On 2 July 2008 the Court received the following declaration signed by the applicant:
“I note that the Government of Austria are prepared to pay ex gratia the sum of EUR 1,500 to Cengiz Öztürk with a view to securing a friendly settlement of the above-mentioned case pending before the European Court of Human Rights.
This sum, which is to cover any non-pecuniary damage as well as costs and expenses, will be free of any taxes that may be applicable and will be payable within three months from the date of notification of the decision taken by the Court pursuant to Article 37 § 1 of the European Convention on Human Rights. From the expiry of the above-mentioned three months until settlement simple interest shall be payable on the above amount at a rate equal to the marginal lending rate of the European Central Bank during the default period plus three percentage points.

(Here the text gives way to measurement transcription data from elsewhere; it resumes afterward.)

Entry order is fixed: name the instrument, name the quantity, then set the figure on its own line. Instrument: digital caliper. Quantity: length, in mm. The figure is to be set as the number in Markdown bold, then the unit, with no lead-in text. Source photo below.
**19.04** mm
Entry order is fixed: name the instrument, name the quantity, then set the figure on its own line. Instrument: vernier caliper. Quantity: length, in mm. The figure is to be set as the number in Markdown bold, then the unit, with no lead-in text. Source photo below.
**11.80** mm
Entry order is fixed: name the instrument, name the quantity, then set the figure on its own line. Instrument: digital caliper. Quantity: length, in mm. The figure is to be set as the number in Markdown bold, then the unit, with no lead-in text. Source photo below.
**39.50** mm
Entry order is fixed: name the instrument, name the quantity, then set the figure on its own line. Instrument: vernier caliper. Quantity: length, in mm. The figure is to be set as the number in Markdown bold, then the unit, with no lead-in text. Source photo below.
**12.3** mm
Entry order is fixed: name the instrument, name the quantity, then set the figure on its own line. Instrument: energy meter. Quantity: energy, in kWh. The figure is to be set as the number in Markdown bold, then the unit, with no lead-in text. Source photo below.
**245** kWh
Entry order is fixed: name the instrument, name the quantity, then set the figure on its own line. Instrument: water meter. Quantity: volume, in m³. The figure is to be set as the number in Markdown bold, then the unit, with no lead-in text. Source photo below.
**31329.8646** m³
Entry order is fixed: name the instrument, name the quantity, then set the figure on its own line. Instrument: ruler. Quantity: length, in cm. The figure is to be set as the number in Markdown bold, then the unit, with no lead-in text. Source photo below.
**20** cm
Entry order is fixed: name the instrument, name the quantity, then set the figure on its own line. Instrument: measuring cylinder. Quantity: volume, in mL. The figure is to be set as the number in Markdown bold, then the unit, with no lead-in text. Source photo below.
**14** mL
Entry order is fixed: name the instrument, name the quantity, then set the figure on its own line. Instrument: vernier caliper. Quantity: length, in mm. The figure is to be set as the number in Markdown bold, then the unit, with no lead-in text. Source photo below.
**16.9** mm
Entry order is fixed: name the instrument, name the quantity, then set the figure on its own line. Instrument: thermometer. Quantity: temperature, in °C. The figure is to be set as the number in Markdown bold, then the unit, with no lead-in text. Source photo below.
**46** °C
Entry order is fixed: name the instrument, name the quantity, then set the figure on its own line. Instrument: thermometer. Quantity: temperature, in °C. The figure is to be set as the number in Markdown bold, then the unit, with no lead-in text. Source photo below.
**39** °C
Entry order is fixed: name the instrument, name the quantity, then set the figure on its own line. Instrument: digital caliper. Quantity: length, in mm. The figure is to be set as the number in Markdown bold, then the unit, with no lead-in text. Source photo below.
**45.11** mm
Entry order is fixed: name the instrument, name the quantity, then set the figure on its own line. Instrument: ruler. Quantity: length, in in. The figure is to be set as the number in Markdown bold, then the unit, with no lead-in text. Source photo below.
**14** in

I accept the proposal and waive any further claims against Austria in respect of the facts giving rise to this application. I declare that this constitutes a final resolution of the case.”
The Court takes note of the friendly settlement reached between the parties. It is satisfied that the settlement is based on respect for human rights as defined in the Convention and its Protocols and finds no public policy reasons to justify a continued examination of the application (Article 37 § 1 in fine of the Convention). In view of the above, it is appropriate to discontinue the application of Article 29 § 3 and strike the case out of the list.
For these reasons, the Court unanimously
Decides to strike the application out of its list of cases.